If the parties have ongoing trademark disputes that have advanced to a civil action in India which appears to be indicated in Case 1 – “Their dispute over the Domain Name is only one of the trademark or trademark-related matters pending between them, and both parties assert that they have legitimate rights to use that name” – then the Panel correctly dismissed the complained. If the parties have not advanced to civil action or the domain name dispute is not part of a civil complaint then the Panel in Case 2 is also correct based on the record and inferences that he drew from the statements by the parties.
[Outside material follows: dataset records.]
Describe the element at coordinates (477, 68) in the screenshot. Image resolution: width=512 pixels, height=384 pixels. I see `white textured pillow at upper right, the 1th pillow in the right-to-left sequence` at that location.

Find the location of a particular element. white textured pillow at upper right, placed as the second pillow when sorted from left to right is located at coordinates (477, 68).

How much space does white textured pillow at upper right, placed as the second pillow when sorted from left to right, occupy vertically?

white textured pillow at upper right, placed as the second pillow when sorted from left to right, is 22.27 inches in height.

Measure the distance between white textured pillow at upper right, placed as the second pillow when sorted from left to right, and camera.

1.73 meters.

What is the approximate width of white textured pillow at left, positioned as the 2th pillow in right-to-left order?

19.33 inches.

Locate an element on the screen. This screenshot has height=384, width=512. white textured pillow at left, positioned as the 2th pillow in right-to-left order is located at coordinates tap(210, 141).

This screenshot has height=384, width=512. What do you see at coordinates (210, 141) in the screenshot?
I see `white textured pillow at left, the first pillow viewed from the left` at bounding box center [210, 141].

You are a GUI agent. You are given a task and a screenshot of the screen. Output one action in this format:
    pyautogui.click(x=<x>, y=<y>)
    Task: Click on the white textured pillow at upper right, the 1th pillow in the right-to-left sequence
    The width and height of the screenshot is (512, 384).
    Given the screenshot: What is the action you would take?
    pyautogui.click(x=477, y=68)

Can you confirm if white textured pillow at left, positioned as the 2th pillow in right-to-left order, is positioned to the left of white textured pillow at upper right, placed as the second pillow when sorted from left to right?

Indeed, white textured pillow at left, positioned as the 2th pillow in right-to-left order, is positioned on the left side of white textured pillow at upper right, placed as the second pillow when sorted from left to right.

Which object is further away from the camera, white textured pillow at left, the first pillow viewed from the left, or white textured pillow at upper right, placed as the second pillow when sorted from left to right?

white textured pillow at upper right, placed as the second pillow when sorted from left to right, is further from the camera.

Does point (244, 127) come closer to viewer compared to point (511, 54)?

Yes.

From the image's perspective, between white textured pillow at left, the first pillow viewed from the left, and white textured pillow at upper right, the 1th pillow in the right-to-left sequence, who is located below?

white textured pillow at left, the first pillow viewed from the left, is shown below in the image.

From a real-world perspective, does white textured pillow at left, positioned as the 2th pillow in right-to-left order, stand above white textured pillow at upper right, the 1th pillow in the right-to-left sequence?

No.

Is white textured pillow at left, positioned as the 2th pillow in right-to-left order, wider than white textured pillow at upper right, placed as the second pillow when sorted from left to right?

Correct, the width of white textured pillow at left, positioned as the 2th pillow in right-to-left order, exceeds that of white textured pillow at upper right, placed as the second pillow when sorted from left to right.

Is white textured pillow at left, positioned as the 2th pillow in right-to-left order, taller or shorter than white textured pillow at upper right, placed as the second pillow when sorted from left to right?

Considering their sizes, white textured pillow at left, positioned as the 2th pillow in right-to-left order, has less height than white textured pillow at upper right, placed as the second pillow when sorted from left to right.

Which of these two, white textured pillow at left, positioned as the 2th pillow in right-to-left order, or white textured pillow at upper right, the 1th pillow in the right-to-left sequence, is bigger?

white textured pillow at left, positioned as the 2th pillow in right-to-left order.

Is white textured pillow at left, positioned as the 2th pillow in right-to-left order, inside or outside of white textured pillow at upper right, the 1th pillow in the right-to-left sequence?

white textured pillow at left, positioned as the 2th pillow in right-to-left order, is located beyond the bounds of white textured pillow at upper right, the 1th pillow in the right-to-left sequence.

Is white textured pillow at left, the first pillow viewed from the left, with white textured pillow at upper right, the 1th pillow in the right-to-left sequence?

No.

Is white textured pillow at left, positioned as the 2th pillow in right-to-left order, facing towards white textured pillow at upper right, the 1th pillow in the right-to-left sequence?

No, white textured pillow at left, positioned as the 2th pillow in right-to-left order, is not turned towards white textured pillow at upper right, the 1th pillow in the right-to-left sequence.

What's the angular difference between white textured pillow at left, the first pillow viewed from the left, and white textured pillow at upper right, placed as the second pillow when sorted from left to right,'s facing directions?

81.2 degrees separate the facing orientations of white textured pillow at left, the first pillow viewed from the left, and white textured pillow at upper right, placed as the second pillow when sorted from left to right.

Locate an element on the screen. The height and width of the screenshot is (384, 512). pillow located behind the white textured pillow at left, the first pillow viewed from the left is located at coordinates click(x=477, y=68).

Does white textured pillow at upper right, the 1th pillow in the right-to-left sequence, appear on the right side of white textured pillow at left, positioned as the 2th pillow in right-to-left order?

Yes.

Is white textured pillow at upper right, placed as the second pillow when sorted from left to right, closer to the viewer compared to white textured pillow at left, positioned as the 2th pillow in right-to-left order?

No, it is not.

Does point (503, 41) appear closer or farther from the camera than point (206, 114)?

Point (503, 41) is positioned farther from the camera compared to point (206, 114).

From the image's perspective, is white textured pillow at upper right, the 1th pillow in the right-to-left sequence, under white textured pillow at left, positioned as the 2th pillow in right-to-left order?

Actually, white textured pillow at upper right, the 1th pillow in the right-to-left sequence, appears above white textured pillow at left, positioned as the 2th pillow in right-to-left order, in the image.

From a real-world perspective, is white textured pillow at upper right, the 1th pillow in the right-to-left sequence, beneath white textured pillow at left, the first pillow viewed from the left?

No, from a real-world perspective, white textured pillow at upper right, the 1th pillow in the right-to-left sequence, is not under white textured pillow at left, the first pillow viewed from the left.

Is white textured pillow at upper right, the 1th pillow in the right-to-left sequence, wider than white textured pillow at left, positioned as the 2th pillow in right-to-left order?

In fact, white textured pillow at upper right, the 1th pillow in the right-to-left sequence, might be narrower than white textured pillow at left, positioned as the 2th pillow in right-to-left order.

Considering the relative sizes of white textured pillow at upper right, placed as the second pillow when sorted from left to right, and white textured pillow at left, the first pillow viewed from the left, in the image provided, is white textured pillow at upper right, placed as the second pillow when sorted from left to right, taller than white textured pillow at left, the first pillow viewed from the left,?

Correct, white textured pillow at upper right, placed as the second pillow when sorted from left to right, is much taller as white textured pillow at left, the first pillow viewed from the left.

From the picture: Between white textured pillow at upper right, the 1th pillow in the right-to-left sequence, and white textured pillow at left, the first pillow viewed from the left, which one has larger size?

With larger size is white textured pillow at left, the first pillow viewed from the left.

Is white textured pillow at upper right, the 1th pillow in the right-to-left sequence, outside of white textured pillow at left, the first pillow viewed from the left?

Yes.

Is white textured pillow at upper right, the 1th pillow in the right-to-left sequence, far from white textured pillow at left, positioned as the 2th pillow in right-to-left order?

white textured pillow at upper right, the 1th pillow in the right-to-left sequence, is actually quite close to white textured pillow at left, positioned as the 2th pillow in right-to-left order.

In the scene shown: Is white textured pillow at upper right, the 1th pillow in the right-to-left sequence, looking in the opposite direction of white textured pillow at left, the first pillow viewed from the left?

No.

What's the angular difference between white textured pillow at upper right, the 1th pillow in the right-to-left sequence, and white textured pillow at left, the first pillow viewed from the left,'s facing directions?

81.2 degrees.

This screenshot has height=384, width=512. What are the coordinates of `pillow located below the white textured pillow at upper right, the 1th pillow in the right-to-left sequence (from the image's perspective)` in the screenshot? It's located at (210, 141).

I quote in full:
On the material before the Panel it appears Respondent conceived the idea of expanding to the “global level” under various combinations of the name Bloomberg in 2010 and went about incorporating companies, applying to register trademarks and registering domain names, all of which incorporated the Bloomberg name, in furtherance of that idea. Respondent has not denied knowledge of Complainant’s BLOOMBERG mark when that idea was adopted. In contending that Complainant is in a dominant position and is attempting by these proceedings to destroy competition, Respondent has acknowledged that the parties are in competition with each other. It is more likely than not that Respondent was aware of that fact at all relevant times. These circumstances lead to the conclusion that Respondent had Complainant and its mark in mind not only when it registered the 14 Domain Names but when it conceived the idea of expanding globally under Bloomberg-formative names in 2010.
The Policy expressly authorizes Panels to draw inferences in the event of default, but arbitrators as judges of fact draw inferences all the time from the record not only when a party defaults or fails to present evidence under its control. In Case 1, the Panel lodged his inference in the words “without prejudice.” In Case 2, the Panel expressed his inferences directly by granting relief.